The FCA is also consulting on a number of specific proposals to change rules affecting the scope and operation of FSCS funding, including:

  • amending payment arrangements so that firms may be asked to pay a proportion of the levy on account;
  • introducing FSCS coverage for debt management firms;
  • extending coverage in respect of fund management, to include enabling the FSCS to "look through" a claim by a fund against an authorised fund manager or depositary in default, in order to enable the FSCS to compensate the underlying fund participants. This may mean fund managers and depositaries paying higher FSCS levies;
  • applying FSCS protection to advice and intermediation of structured deposits; and
  • ensuring that FCA rules include Lloyd's of London appropriately, in circumstances where they could be called on to contribute.

The FCA is asking for responses to CP 16/42 by 31 March 2017 before publishing final rules and a further Consultation Paper on proposed rule changes in Autumn 2017.


The FCA has released a consultation paper (CP16/40) which proposes stricter rules for firms selling `contract for difference' (CFD) products to retail customers in order to improve standards across the sector and to ensure consumers are appropriately protected.

Retail CFDs, such as spread bets and rolling spot foreign exchange products, are complex, leveraged derivative financial instruments that investment firms offer, often through online platforms.

Following an increase in the number of firms in the CFD market, including those operating on a cross-border basis, the FCA has concerns that more retail customers are opening and trading CFD products that they do not adequately understand. Based on a sample of client data, the FCA found that 80 per cent of clients lost money on CFDs over a year with an average loss of 2,200. Other European Union jurisdictions have seen similar figures.

This has created significant conduct concerns. In particular:

  • retail clients are offered smaller minimum account sizes and order sizes combined with higher leverage, often in excess of 200:1;
  • high levels of leverage, combined with firms' use of automatic margin closeout (whereby trading positions are closed if a client's available margin falls below a certain level), can result in a high probability of trades being closed at a loss due to ordinary intra-day market volatility; and
  • retail clients' attention is increasingly drawn towards gambling-style promotions, such as the ability to win bonuses through trading or the offer of account opening bonuses or gifts.

The consultation paper also discusses possible policy approaches for the regulation of binary bets once these products are brought into scope. Binary bets allow a client to `bet' on whether the price of a financial instrument will be higher or lower than a fixed threshold at a future point in time.
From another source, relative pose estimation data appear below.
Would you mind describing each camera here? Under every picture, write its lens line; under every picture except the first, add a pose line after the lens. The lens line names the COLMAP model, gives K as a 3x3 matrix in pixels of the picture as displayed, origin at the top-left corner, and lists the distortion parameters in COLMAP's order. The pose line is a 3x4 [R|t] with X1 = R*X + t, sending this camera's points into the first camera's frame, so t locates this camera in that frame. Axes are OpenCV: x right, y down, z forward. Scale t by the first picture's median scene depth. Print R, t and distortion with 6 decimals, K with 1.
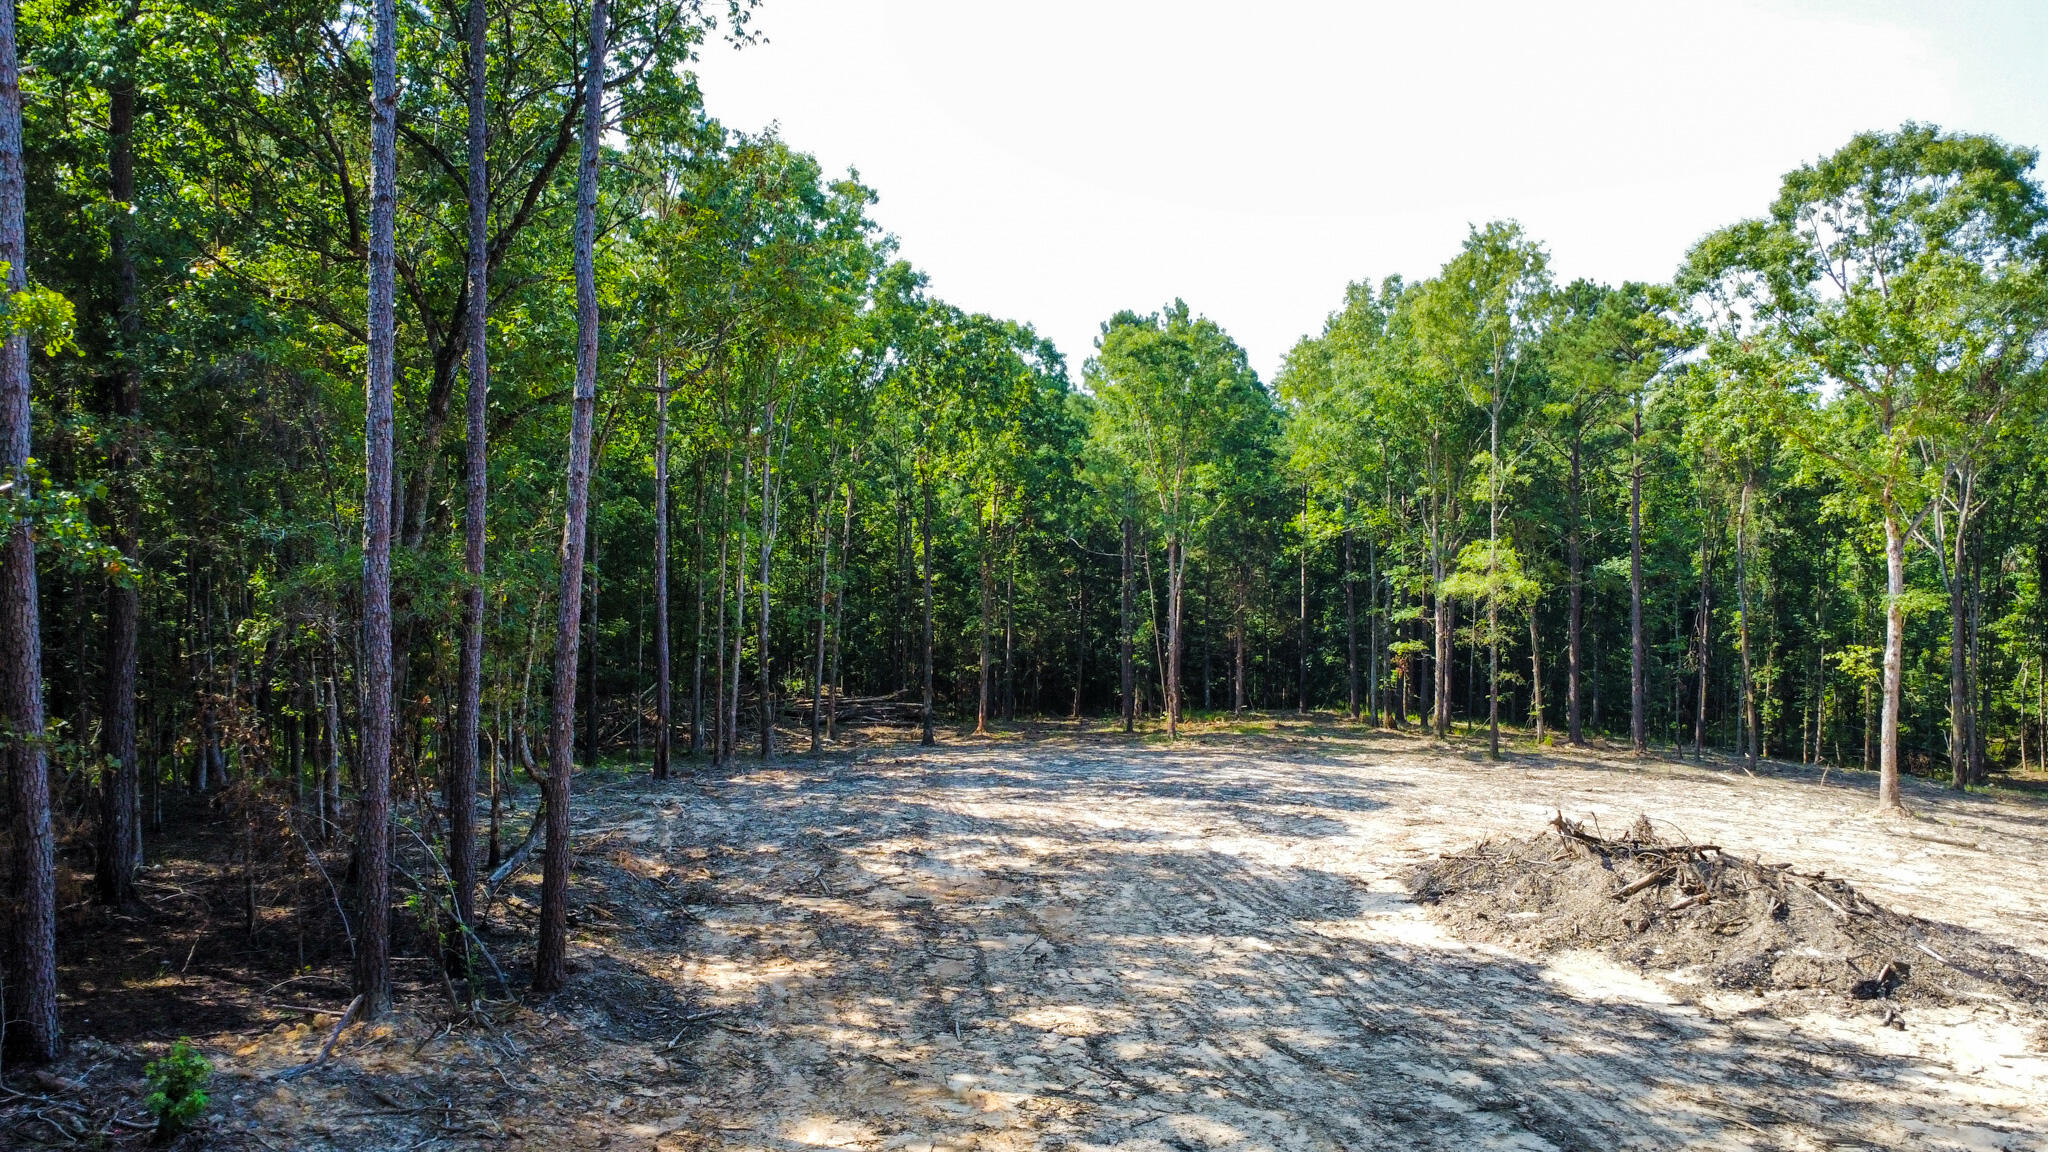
lens RADIAL K [[1526.9, 0, 1009.3], [0, 1526.9, 571.8], [0, 0, 1]] dist [0.001828, -0.000997]
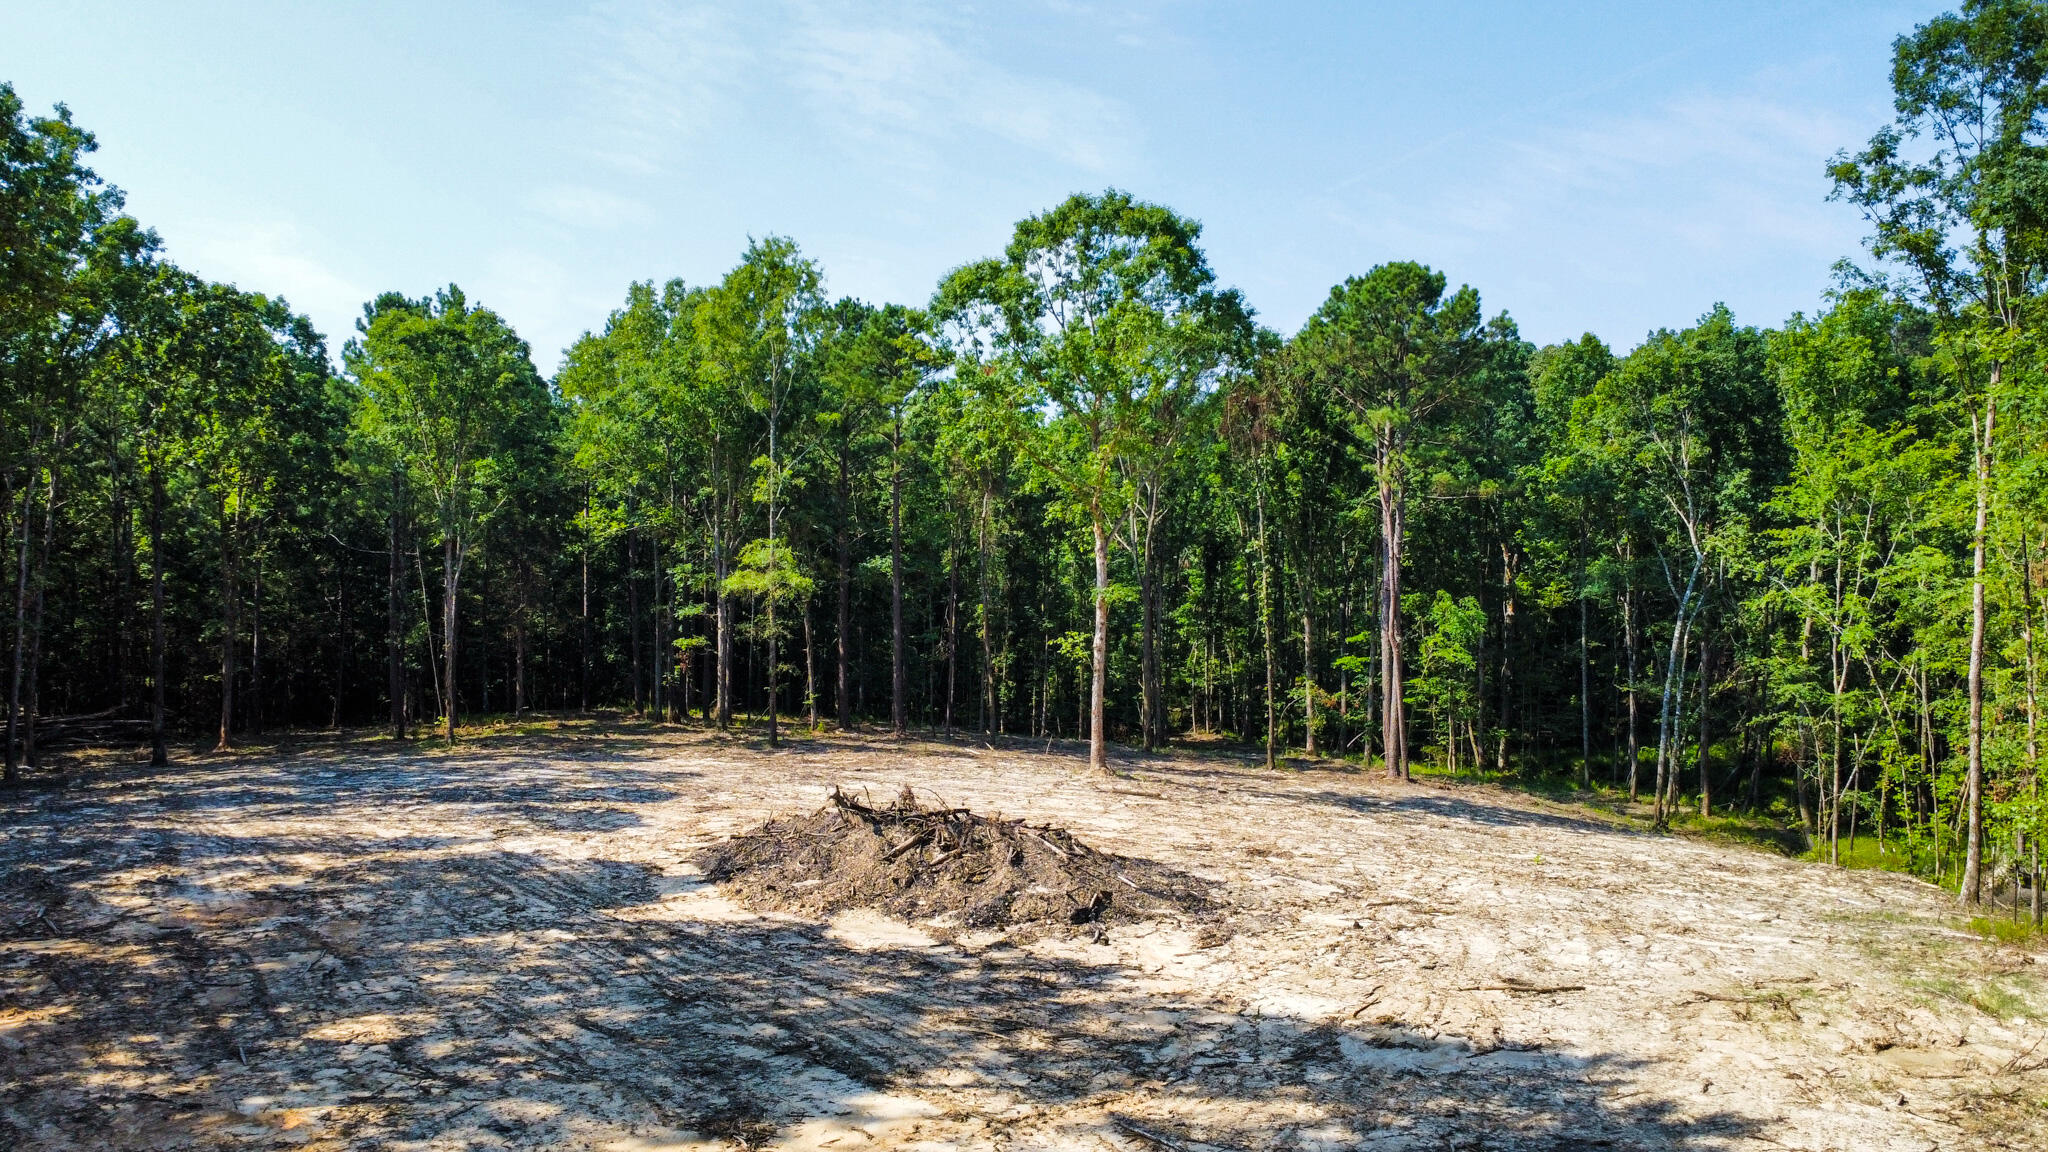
lens RADIAL K [[1526.9, 0, 1005.4], [0, 1526.9, 573.9], [0, 0, 1]] dist [0.001828, -0.000997]
pose [[0.894864, -0.003419, 0.446327, -0.010601], [0.002207, 0.999992, 0.003235, 0.000092], [-0.446334, -0.001910, 0.894864, -0.018473]]
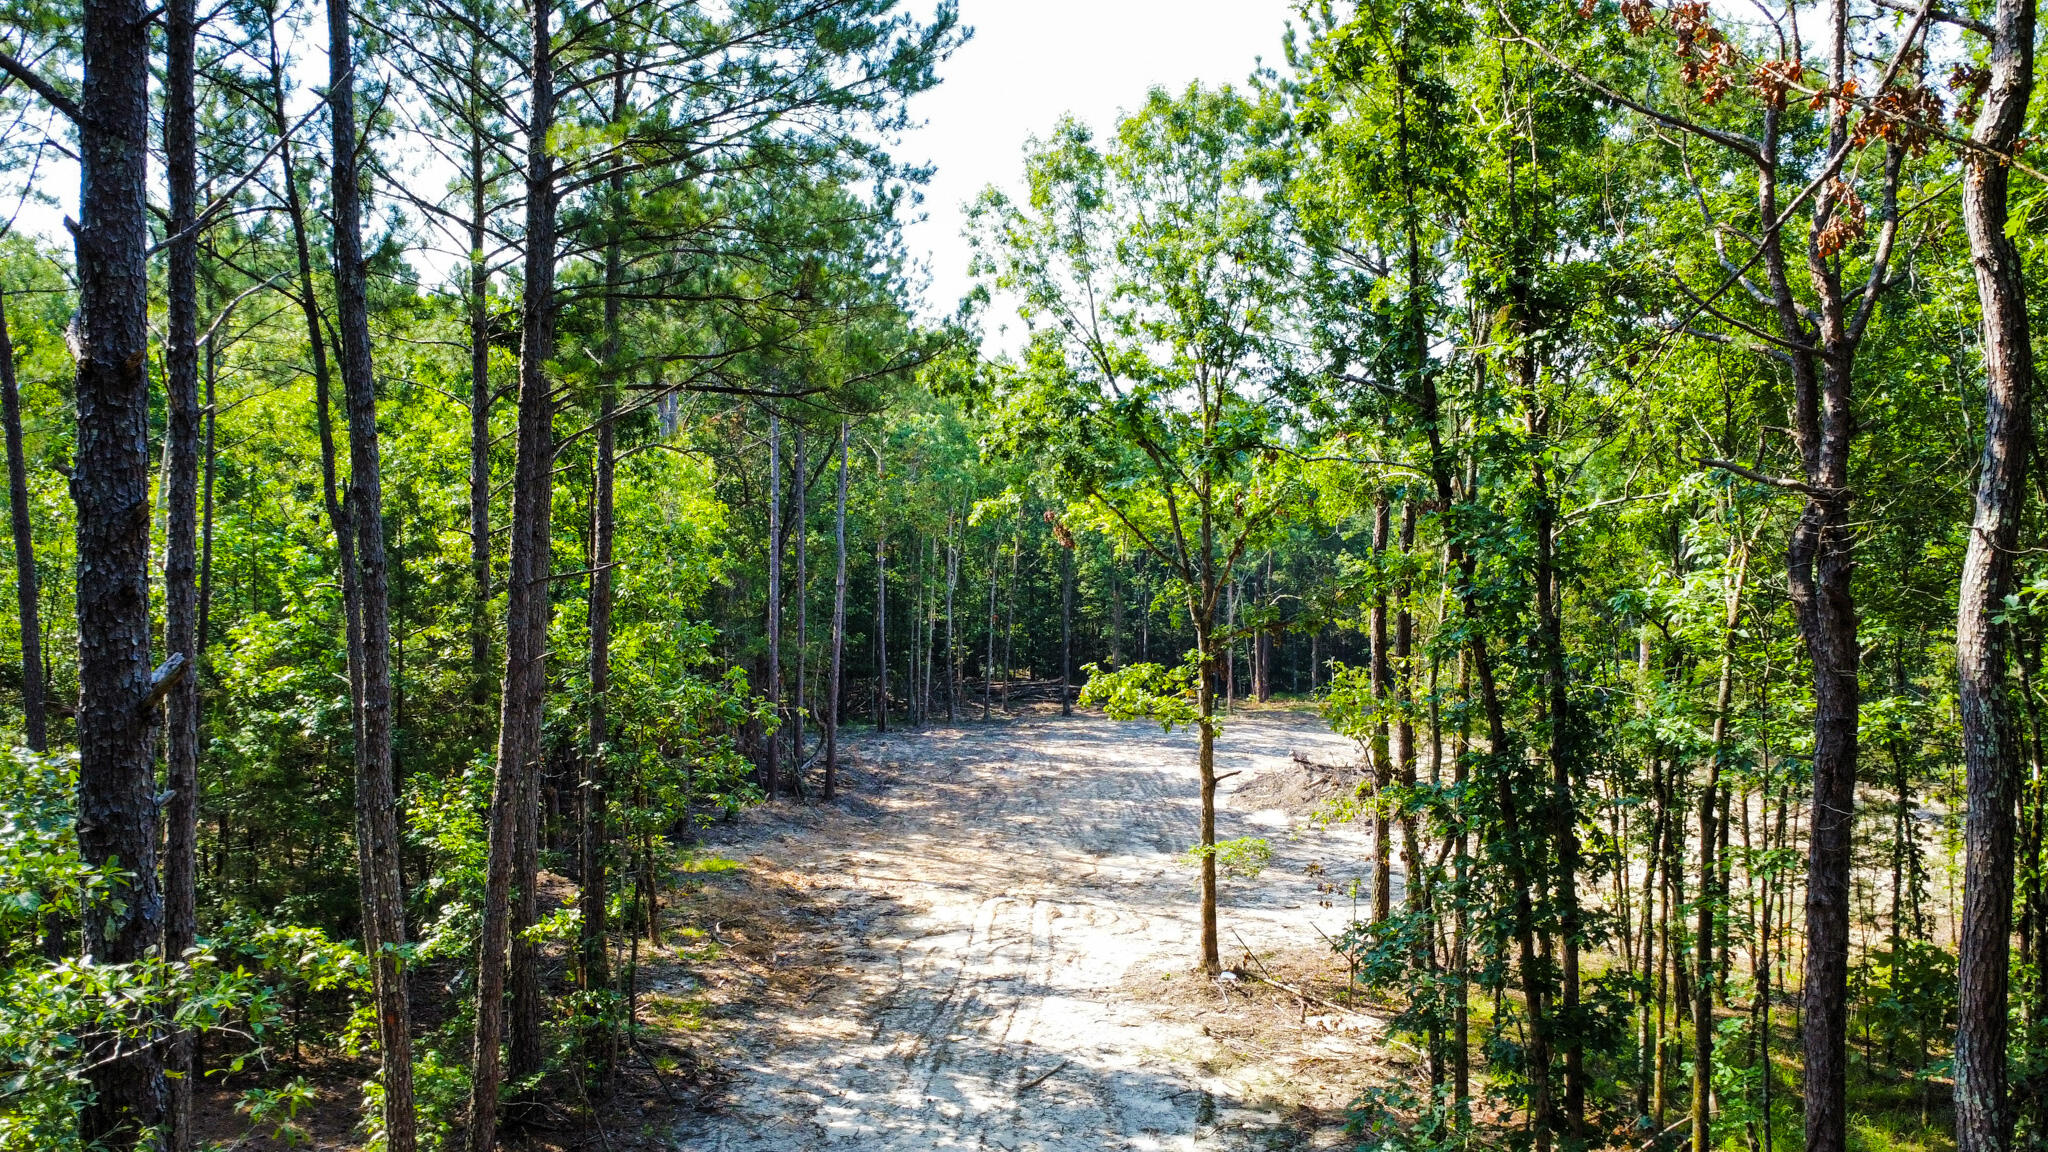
lens RADIAL K [[1526.9, 0, 1023.4], [0, 1526.9, 568.7], [0, 0, 1]] dist [0.001828, -0.000997]
pose [[0.989014, -0.000143, -0.147820, 0.145196], [0.002309, 0.999892, 0.014481, -0.058316], [0.147802, -0.014664, 0.988908, -0.535794]]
Binary bets are often marketed in a similar way to CFDs and the short duration of a binary bet can lead to potentially addictive `trading' behaviours more associated with gambling.
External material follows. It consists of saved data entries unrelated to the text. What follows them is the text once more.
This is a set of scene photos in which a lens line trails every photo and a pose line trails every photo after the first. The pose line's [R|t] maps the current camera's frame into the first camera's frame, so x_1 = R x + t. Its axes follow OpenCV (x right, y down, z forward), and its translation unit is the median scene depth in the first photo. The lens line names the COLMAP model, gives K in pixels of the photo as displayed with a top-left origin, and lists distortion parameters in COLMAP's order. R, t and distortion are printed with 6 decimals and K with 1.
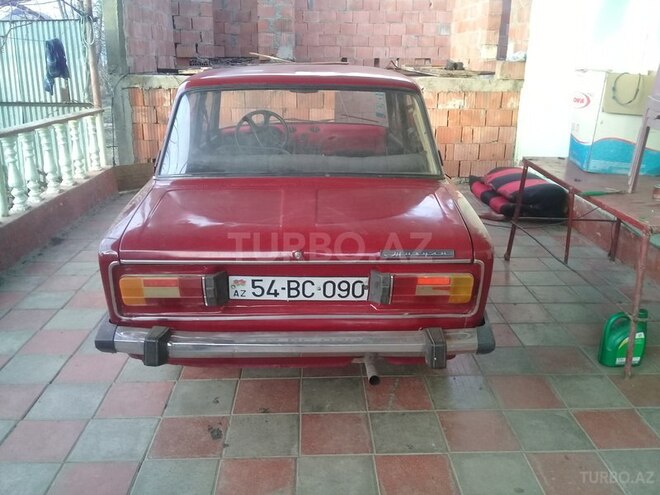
lens RADIAL K [[605.9, 0, 330.0], [0, 605.9, 247.5], [0, 0, 1]] dist [0.075234, -0.165632]
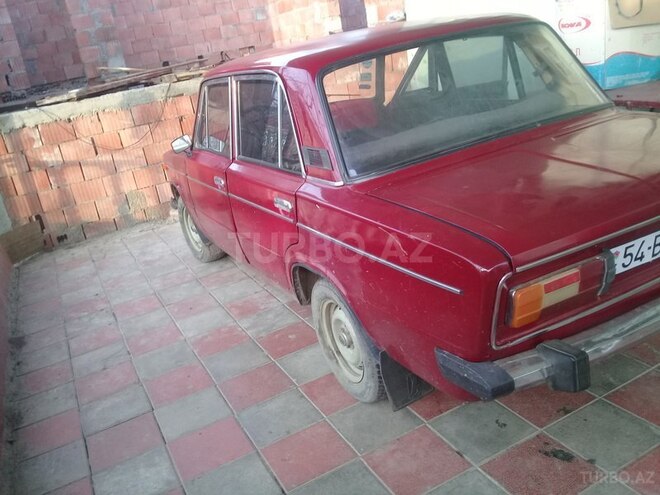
lens RADIAL K [[613.5, 0, 330.0], [0, 613.5, 247.5], [0, 0, 1]] dist [0.073086, -0.174474]
pose [[0.892519, -0.290944, 0.344617, -0.241496], [0.292915, 0.954953, 0.047605, -0.032042], [-0.342943, 0.058456, 0.937536, 0.115498]]
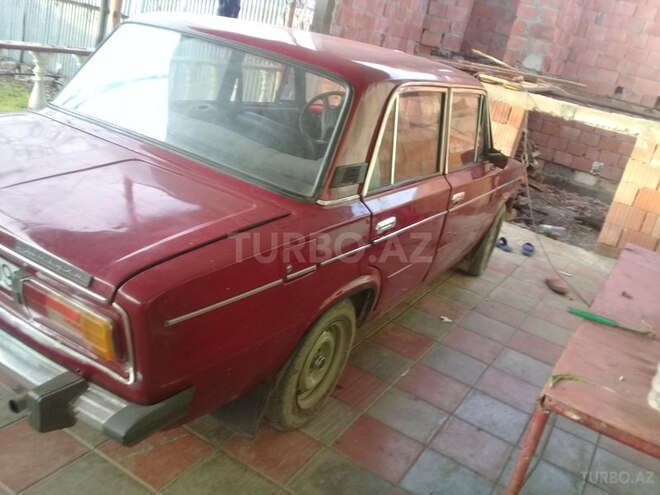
lens RADIAL K [[605.9, 0, 330.0], [0, 605.9, 247.5], [0, 0, 1]] dist [0.075234, -0.165632]
pose [[0.826519, 0.344235, -0.445385, 0.222009], [-0.347141, 0.934555, 0.078107, -0.053369], [0.443124, 0.090055, 0.891926, 0.157730]]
The FCA's proposed package of reforms includes the following measures:

  • introducing standardised risk warnings and mandatory disclosure of profit-loss ratios on client accounts by all providers to better illustrate the risks and historical performance of products;
  • setting lower leverage limits for inexperienced retail clients who do not have 12 months or more experience of active trading in CFDs, with a maximum of 25:1;
  • capping leverage at a maximum level of 50:1 for all retail clients and introducing lower leverage caps across different assets according to their risks; and
  • preventing providers from using any form of trading or account opening bonuses or benefits to promote CFD products.

The FCA is asking for feedback on the proposals to be sent by 7 March 2017. The FCA will then consider the feedback and aims to publish a Policy Statement confirming final FCA Handbook rules in spring 2017, with a view to these rules coming in to force shortly afterwards.